EVs depend on their battery for range, which charges and recharges with plugs alone. But the bright capabilities of SEVs aren’t so easily quantified. Their range, charging frequency and potential economic savings depend on climate and the daily habits of their drivers.
Let’s take a person living in the Hague, the Netherlands. This person works in Rotterdam five days a week, and has a total daily commute of 48 kilometres. They park outside their office in an open space for roughly eight hours per day. Let’s also assume it’s summer; within the months of June — August.

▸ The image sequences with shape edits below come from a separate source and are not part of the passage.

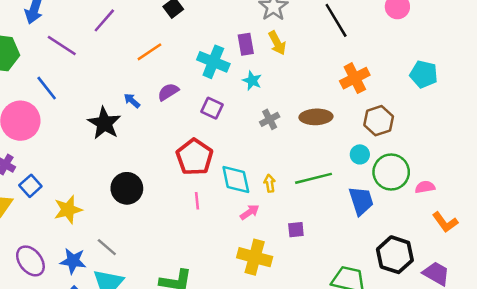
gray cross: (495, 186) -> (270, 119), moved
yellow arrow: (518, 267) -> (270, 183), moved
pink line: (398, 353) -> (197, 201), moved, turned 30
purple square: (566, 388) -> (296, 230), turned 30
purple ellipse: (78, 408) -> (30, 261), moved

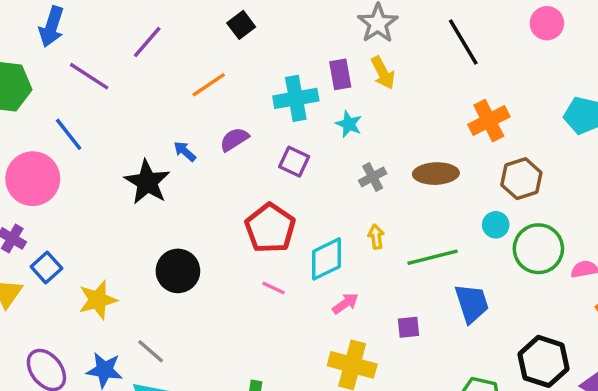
cyan cross: (213, 62) -> (296, 98), turned -32
cyan diamond: (236, 180) -> (327, 259), turned 76
yellow arrow: (270, 183) -> (376, 237), moved
pink line: (197, 201) -> (274, 288), turned -60
blue trapezoid: (361, 201) -> (472, 303), moved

Based on an average summer week in the Netherlands, Lightyear 0 can yield 177 kilometres from the sun. The first moment our driver will need to plug charge, then, is after the 10th week. One plug charge in three months. As well as being the cleanest drive, that would also cost just €20 against current electricity prices in the Netherlands.
An average EV, on the other hand, will need charging approximately 7.6 times under the same conditions, incurring €148 in cost. An average fuel car will need to refuel only twice, but it will also be twice as expensive.
Automotive shifts — Solar electric moves
Because of its bright and boundless potential, the automotive industry, and even the European Parliament, is waking up to solar power.
On 14 September, the European Parliament voted for three amendments to the Renewable Energy Directive (RED). They clarify: (1) what an SEV is, (2) that an SEV can be more efficient than a battery electric vehicle (BEV) and (3) that energy generated by an SEV is ‘fully renewable’.
This sends a clear message: the world is looking to innovative technologies to clean and revolutionise mobility, without impacting our societal habits and need to move.
For that reason, more manufacturers are exploring solar technology. In the current market landscape, however, solar power is only being trialled as an additional source to charge auxiliary systems in electric cars, such as air conditioning.
Lightyear 0 is the first production vehicle to prove radical concepts of efficiency and integrated solar technology. And while solar power contributes to its substantial power yield, we see a future where solar becomes the main source for driving.
Research and development plied into Lightyear 0 give our second, mass-market model, Lightyear 2, a head start. Its innovations will bolster an even more efficient and capable design, and its cost enables a competitive and accessible market price in our next model.